▶ [The task]: Write out exactly the lines below that run from the one containing "Vi använder kakor!" through the one containing "Uno de los obstáculos que encuentran las ví", both included, with no other lines.

▶ [Dataset extract]:
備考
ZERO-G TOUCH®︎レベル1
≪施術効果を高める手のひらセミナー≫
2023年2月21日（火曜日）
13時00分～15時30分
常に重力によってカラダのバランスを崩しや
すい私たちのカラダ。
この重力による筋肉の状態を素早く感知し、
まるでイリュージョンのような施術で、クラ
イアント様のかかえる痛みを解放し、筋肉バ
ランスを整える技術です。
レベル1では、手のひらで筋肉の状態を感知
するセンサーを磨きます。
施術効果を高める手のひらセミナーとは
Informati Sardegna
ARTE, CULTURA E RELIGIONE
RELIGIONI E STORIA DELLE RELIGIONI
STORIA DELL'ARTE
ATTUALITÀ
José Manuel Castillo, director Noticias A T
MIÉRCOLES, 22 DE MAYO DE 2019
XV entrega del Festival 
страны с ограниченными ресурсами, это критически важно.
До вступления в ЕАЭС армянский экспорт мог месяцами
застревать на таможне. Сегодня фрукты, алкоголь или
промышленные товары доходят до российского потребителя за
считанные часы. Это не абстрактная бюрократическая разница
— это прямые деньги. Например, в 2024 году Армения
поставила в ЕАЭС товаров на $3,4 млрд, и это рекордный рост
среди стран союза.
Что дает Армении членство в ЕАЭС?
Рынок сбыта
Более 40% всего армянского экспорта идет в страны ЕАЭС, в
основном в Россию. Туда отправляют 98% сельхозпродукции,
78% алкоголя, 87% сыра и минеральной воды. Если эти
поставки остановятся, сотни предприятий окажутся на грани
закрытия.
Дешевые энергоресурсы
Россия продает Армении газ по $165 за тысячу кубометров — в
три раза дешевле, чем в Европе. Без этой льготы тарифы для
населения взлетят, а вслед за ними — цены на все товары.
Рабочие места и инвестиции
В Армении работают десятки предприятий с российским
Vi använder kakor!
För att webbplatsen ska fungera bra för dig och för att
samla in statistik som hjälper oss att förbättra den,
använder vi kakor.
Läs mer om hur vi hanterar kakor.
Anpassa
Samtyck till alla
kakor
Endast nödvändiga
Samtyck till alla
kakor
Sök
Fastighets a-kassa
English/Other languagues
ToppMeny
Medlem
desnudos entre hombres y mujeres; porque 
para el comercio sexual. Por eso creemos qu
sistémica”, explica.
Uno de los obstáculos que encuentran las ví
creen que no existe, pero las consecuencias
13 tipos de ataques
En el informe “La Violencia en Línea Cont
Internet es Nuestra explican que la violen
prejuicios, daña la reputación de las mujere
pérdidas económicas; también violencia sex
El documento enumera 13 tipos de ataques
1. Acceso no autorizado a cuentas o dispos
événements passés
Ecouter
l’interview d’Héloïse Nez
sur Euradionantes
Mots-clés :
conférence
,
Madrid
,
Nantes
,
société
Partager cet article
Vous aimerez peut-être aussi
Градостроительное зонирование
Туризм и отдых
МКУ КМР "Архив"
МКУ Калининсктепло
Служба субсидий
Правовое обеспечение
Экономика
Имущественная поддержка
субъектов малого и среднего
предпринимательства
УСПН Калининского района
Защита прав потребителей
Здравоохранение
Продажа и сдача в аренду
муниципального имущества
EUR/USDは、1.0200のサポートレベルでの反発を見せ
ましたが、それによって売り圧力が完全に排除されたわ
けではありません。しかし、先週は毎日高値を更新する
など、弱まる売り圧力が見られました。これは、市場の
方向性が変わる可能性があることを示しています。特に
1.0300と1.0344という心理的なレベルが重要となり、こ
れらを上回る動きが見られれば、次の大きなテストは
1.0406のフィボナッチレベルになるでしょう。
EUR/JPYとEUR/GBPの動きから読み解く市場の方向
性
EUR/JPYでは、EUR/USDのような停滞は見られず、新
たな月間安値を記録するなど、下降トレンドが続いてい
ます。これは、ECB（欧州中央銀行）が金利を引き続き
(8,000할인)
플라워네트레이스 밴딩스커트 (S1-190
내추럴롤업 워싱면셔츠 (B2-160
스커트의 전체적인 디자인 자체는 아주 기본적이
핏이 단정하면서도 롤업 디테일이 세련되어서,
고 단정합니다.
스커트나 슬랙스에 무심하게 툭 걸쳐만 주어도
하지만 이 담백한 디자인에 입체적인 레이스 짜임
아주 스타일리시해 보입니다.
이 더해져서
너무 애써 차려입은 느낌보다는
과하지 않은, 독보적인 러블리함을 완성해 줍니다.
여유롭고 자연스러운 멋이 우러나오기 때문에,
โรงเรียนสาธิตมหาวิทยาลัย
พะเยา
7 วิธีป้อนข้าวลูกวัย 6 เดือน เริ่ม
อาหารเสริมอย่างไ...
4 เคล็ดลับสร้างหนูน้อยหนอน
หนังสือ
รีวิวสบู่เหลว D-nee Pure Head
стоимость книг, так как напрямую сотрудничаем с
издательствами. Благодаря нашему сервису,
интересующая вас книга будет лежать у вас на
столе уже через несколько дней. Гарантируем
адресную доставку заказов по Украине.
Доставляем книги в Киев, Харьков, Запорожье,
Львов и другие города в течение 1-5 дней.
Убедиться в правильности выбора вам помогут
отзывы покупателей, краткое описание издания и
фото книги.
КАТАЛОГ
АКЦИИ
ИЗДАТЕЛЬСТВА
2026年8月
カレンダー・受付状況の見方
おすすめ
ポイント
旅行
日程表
...
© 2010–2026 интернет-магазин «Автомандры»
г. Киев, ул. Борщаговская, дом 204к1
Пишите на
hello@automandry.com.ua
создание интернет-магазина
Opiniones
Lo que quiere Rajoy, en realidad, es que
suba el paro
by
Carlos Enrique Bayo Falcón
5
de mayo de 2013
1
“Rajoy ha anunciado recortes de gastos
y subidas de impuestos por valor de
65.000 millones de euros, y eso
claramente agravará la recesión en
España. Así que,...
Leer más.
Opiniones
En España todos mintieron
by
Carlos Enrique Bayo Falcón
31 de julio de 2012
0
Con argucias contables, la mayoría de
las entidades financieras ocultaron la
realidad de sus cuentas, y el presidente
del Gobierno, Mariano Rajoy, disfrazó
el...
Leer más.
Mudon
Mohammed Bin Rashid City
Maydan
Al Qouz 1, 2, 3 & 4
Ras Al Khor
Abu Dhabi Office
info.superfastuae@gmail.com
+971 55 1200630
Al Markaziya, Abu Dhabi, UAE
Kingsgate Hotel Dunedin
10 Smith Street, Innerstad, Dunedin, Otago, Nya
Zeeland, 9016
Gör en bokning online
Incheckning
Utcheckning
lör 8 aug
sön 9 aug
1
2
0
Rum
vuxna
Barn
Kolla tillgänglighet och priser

▶ [Exercise result]:
Vi använder kakor!
För att webbplatsen ska fungera bra för dig och för att
samla in statistik som hjälper oss att förbättra den,
använder vi kakor.
Läs mer om hur vi hanterar kakor.
Anpassa
Samtyck till alla
kakor
Endast nödvändiga
Samtyck till alla
kakor
Sök
Fastighets a-kassa
English/Other languagues
ToppMeny
Medlem
desnudos entre hombres y mujeres; porque 
para el comercio sexual. Por eso creemos qu
sistémica”, explica.
Uno de los obstáculos que encuentran las ví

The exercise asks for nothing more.